Let $$\mathbb{R}_+^n = \{x = (x_1,...,x_n)| x_1 \geq 0, x_2 \geq 0,\cdots, x_n \geq 0 \}$$ be the nonnegative orthant of $\mathbb{R}^n$.
How can we demonstrate the properties of the monotonic cone?
1) Let $c \in \mathbb{R}^n$ be given. Show that $c^Tx \geq 0 \forall x \in \mathbb{R}_+^n$ if and only if $c \in \mathbb{R}_+^n$.
2) Let $x, y \in \mathbb{R}_+^n$. Show that $x^Ty=0$ if and only if $x_iy_i = 0$ for each $i=1,...n$
First, I was thinking if we show the monotone cone is self-dual then $c \geq 0$, and therefore $c \in \mathbb{R}_+^n$.
Another part of it, suppose if $c \leq 0$, then $c$ not $\mathbb{R}_+^n$, and $c^Tx \leq 0$. But this is a contradiction.
Hints
1) One direction is obvious.
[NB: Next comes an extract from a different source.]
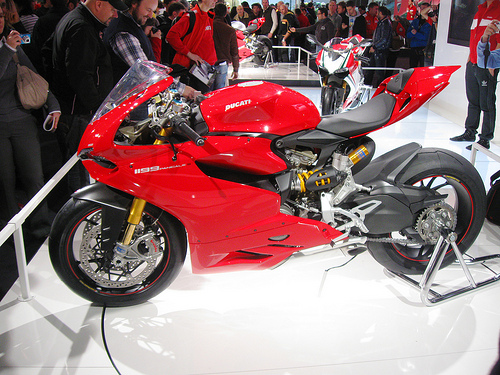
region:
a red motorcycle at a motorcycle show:
[11, 5, 489, 332]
For the other direction note that the canonical basis is nonnegative, that is $e^i \in \Bbb R_n^+$ for every $i$, where $(e^i)_j:=1$ if $i=j$ and $(e^i)_j:=0$ otherwise.
2) Again, one direction is obvious. For the other direction, suppose by contradiction that $x^\top y=0$ and $x_iy_i \neq 0$, then $x_iy_i>0$ as $x,y\in\Bbb R^n_+$ and so $x^\top y\geq x_iy_i>0$, a contradiction.